Search the entries below for the word "French", then copy each line in which it is found.

Saved entries
##########

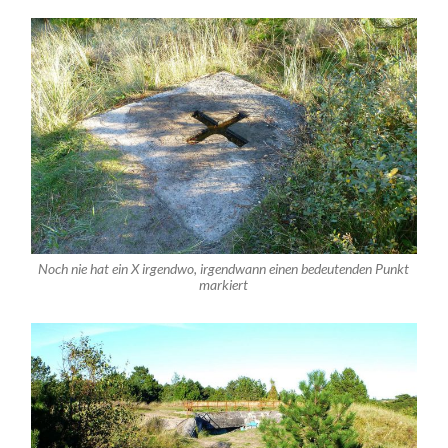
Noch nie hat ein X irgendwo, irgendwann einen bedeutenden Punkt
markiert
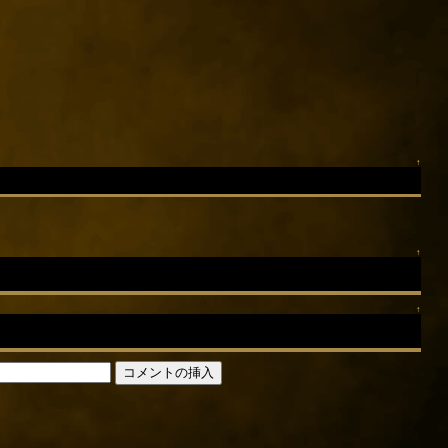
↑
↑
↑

##########

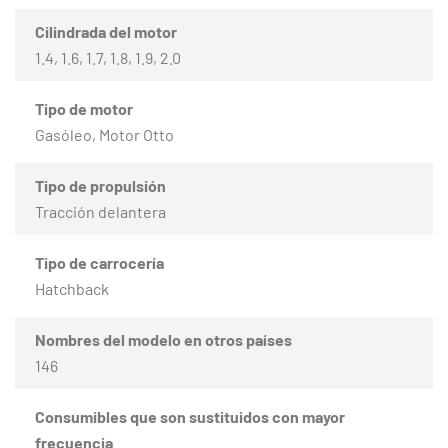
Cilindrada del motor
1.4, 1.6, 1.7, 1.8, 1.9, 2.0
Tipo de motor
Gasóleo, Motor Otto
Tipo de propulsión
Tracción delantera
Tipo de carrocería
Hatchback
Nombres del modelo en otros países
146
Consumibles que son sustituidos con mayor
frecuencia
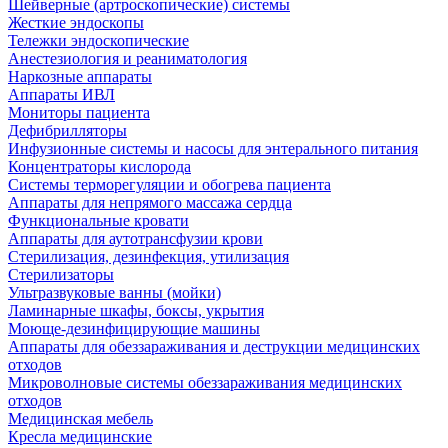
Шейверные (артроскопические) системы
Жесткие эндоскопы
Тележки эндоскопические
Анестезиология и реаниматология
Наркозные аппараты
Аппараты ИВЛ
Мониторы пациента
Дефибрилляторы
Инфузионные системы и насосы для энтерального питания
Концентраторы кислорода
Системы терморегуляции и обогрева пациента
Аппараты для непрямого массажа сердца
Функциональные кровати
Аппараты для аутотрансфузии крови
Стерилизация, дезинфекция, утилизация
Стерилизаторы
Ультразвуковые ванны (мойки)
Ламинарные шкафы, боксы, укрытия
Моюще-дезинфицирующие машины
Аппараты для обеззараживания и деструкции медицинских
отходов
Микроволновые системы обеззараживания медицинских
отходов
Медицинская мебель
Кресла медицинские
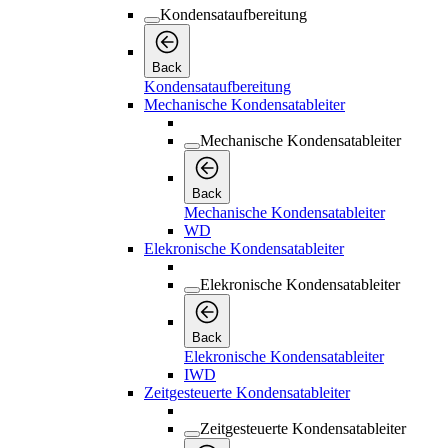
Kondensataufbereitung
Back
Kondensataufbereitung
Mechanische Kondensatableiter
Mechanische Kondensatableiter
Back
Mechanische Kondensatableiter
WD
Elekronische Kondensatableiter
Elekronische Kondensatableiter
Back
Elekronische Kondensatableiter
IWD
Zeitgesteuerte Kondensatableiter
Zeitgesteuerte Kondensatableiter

##########

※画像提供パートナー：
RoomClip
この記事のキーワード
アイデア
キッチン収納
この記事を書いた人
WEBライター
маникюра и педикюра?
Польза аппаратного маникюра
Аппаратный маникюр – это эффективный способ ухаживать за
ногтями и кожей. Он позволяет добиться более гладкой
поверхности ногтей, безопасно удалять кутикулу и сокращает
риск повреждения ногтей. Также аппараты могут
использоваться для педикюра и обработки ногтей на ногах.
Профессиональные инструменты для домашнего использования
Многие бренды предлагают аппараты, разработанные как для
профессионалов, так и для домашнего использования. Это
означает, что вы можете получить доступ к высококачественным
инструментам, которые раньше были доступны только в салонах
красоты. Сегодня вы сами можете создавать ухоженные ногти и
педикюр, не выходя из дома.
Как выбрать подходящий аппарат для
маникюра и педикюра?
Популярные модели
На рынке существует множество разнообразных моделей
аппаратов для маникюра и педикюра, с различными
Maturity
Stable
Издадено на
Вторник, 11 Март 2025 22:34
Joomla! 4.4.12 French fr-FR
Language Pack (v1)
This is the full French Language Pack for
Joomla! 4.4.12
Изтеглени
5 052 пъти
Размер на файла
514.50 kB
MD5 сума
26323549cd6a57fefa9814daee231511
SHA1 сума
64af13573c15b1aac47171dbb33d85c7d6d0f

##########

● Output for this exercise
Joomla! 4.4.12 French fr-FR
This is the full French Language Pack for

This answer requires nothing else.